Work task: Your answer must be an exact copy of the data, without any pictures.

Task data:
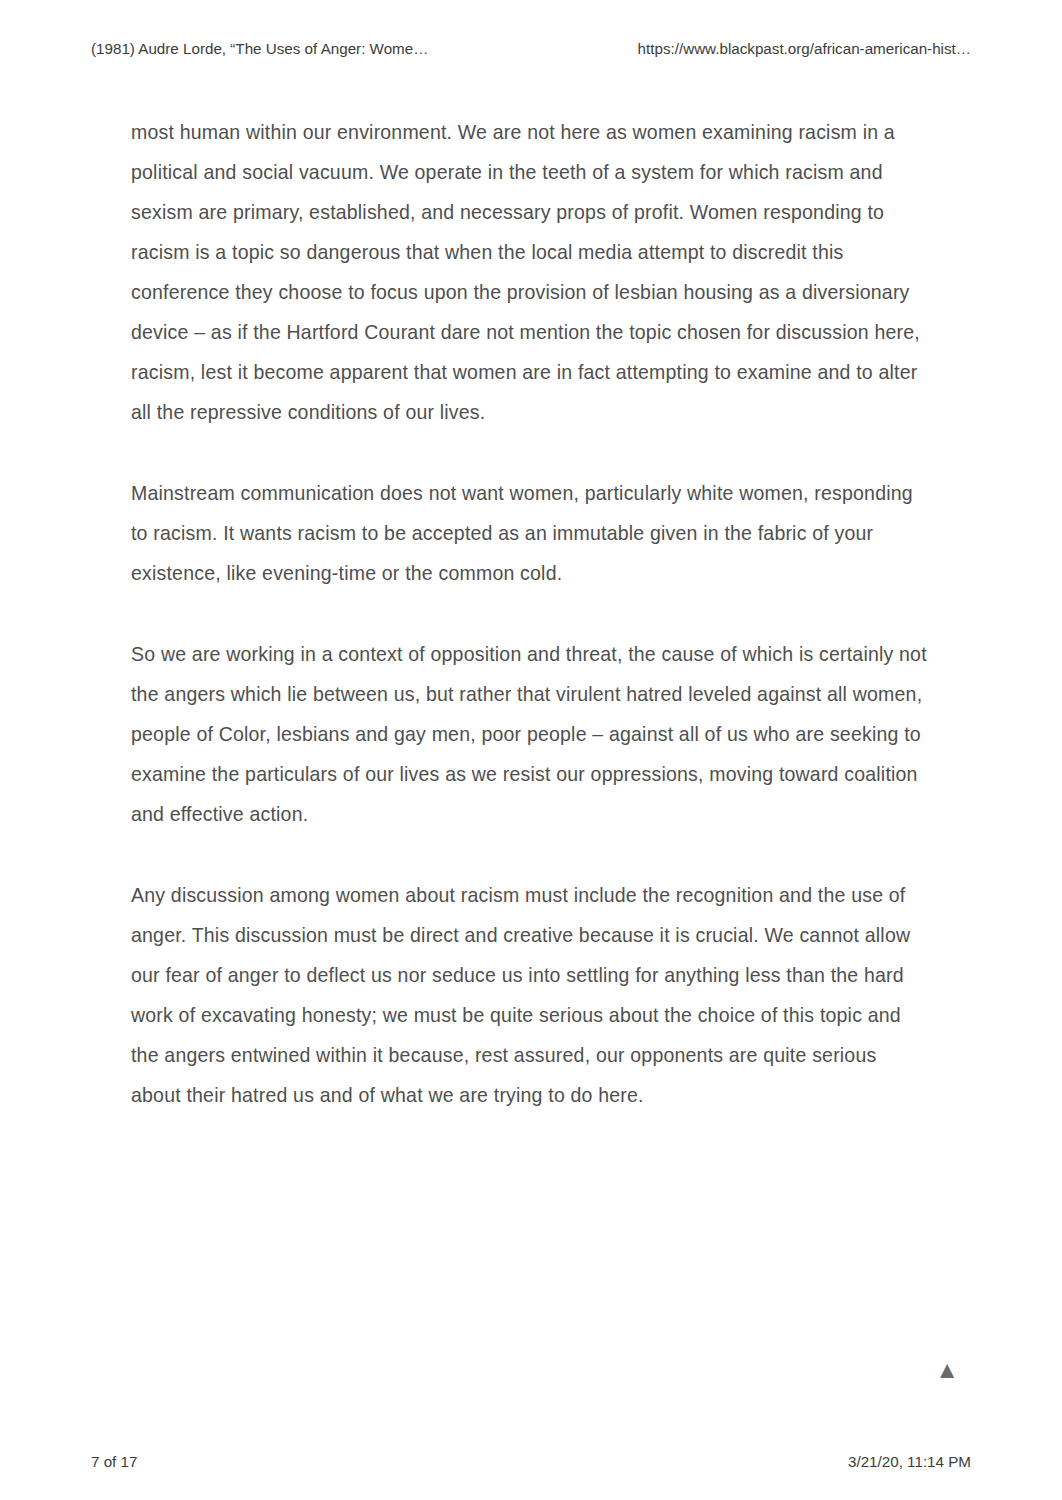(1981) Audre Lorde, “The Uses of Anger: Wome… https://www.blackpast.org/african-american-hist…
most human within our environment. We are not here as women examining racism in a political and social vacuum. We operate in the teeth of a system for which racism and sexism are primary, established, and necessary props of profit. Women responding to racism is a topic so dangerous that when the local media attempt to discredit this conference they choose to focus upon the provision of lesbian housing as a diversionary device – as if the Hartford Courant dare not mention the topic chosen for discussion here, racism, lest it become apparent that women are in fact attempting to examine and to alter all the repressive conditions of our lives.
Mainstream communication does not want women, particularly white women, responding to racism. It wants racism to be accepted as an immutable given in the fabric of your existence, like evening-time or the common cold.
So we are working in a context of opposition and threat, the cause of which is certainly not the angers which lie between us, but rather that virulent hatred leveled against all women, people of Color, lesbians and gay men, poor people – against all of us who are seeking to examine the particulars of our lives as we resist our oppressions, moving toward coalition and effective action.
Any discussion among women about racism must include the recognition and the use of anger. This discussion must be direct and creative because it is crucial. We cannot allow our fear of anger to deflect us nor seduce us into settling for anything less than the hard work of excavating honesty; we must be quite serious about the choice of this topic and the angers entwined within it because, rest assured, our opponents are quite serious about their hatred us and of what we are trying to do here.
▲
7 of 17 3/21/20, 11:14 PM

Expected output:
(1981) Audre Lorde, “The Uses of Anger: Wome… https://www.blackpast.org/african-american-hist…
most human within our environment. We are not here as women examining racism in a political and social vacuum. We operate in the teeth of a system for which racism and sexism are primary, established, and necessary props of profit. Women responding to racism is a topic so dangerous that when the local media attempt to discredit this conference they choose to focus upon the provision of lesbian housing as a diversionary device – as if the Hartford Courant dare not mention the topic chosen for discussion here, racism, lest it become apparent that women are in fact attempting to examine and to alter all the repressive conditions of our lives.
Mainstream communication does not want women, particularly white women, responding to racism. It wants racism to be accepted as an immutable given in the fabric of your existence, like evening-time or the common cold.
So we are working in a context of opposition and threat, the cause of which is certainly not the angers which lie between us, but rather that virulent hatred leveled against all women, people of Color, lesbians and gay men, poor people – against all of us who are seeking to examine the particulars of our lives as we resist our oppressions, moving toward coalition and effective action.
Any discussion among women about racism must include the recognition and the use of anger. This discussion must be direct and creative because it is crucial. We cannot allow our fear of anger to deflect us nor seduce us into settling for anything less than the hard work of excavating honesty; we must be quite serious about the choice of this topic and the angers entwined within it because, rest assured, our opponents are quite serious about their hatred us and of what we are trying to do here.
▲
7 of 17 3/21/20, 11:14 PM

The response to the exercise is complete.